Potremmo ragionevolmente dedurre che lo stalker abbia un modello di attaccamento insicuro (ansioso – ambivalente, evitante o disorganizzato) per cui il soggetto non può fare a meno dell’altra persona, la quale diventa funzionale per la propria esistenza, diventando un’ossessione. Va tuttavia evidenziato che nel fenomeno stalking è possibile scorgere dinamiche relazionali circolari, disfunzionali e sadomasochiste che coinvolgono non soltanto l’aggressore ma anche la vittima. In alcuni casi, infatti, la vittima può inconsciamente alimentare il comportamento persecutorio dello stalker accettandone talvolta regali, rispondendo a messaggi, alternando, con scarsi risultati, atteggiamenti buonisti di dialogo a diffide verbali e minacce di denunce. Talvolta la persecuzione ossessiva dello stalker collude psicologicamente con una carenza affettiva ed una condizione di solitudine della vittima, costretta drammaticamente ad accettare un sentimento patologico da cui fuggire, ma che, paradossalmente, ne riduce l’isolamento. Altre volte, infine, i conflitti precedenti e conseguenti ad una separazione coniugale possono sfociare in uno stalking alimentato da entrambe le parti, dove la vittima, pur colpita, gode tacitamente nel vedere “uscir fuori di senno” l’ex partner un tempo amato ed ora trasformato in aggressore. E’ evidente quindi che ogni singolo caso di stalking va inquadrato alla luce di un’analisi di tipo psicologico relazionale che esamini gli eventuali elementi patologici dello stalker, le risposte comunicative della vittima, le dinamiche affettive e la storia, quando esiste, del rapporto.
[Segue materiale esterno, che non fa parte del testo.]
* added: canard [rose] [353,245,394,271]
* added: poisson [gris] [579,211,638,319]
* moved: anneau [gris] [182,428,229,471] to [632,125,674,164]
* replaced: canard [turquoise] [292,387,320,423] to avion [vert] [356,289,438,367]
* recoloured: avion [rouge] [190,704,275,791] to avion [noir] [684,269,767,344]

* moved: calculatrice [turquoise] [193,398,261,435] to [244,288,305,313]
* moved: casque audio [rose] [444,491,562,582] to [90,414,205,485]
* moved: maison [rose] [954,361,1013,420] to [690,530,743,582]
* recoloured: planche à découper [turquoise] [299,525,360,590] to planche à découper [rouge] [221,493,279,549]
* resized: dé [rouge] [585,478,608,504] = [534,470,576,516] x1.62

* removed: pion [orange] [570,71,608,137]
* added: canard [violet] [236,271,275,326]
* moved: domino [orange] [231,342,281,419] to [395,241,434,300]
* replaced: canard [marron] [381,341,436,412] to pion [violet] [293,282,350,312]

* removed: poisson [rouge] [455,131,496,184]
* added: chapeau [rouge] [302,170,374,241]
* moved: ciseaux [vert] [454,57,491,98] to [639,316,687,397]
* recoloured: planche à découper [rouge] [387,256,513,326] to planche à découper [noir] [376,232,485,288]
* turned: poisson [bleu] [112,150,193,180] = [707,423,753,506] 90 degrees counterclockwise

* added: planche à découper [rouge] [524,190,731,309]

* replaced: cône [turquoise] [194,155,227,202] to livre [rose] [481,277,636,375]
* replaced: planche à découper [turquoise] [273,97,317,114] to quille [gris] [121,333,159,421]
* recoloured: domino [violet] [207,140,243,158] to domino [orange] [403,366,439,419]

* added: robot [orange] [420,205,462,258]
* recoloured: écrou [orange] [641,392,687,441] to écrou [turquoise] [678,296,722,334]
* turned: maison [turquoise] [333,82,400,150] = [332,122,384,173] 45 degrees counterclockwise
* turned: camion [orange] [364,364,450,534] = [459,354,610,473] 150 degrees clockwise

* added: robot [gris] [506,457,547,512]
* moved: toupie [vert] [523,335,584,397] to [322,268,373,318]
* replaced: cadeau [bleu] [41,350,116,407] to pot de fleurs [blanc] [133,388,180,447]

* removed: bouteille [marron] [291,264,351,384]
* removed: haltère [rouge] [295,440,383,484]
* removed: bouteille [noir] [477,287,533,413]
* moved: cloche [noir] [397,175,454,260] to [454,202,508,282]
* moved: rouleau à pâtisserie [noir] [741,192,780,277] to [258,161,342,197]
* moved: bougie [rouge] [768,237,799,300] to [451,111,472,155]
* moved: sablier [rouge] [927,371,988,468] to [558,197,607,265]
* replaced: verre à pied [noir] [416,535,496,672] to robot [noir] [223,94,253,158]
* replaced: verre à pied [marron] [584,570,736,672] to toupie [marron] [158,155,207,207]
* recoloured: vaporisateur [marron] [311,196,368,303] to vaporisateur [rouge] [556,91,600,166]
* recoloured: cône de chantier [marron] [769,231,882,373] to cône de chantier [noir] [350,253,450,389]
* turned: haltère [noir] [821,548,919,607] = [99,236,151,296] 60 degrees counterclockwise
Certo, questo tipo di analisi va fatta prima che lo stalking, già ricco di elementi violenti, evolva tragicamente in modo distruttivo; soprattutto, occorre intervenire con tutti gli strumenti necessari, legali, psicologici, assistenziali, per tutelare la vittima, non soltanto nella fase massima della persecuzione ma fin quando non ne abbia superato i danni.
Secondo l’ONS (Osservatorio Nazionale Stalking) un italiano su cinque nella vita è stato oggetto di forme di molestia annoverabili nello stalking e non stupisce che di questi l’80 per cento siano donne. La maggior parte dei comportamenti assillanti, viene messa in atto da uomini nei confronti delle partner o delle ex-partner (circa il 70% dei casi), l’età è compresa tra i 18 ed i 25 anni (il 55% dei casi) quando la causa è di abbandono o di amore respinto o superiore ai 55 anni quando ci si trova di fronte ad una separazione o a divorzio.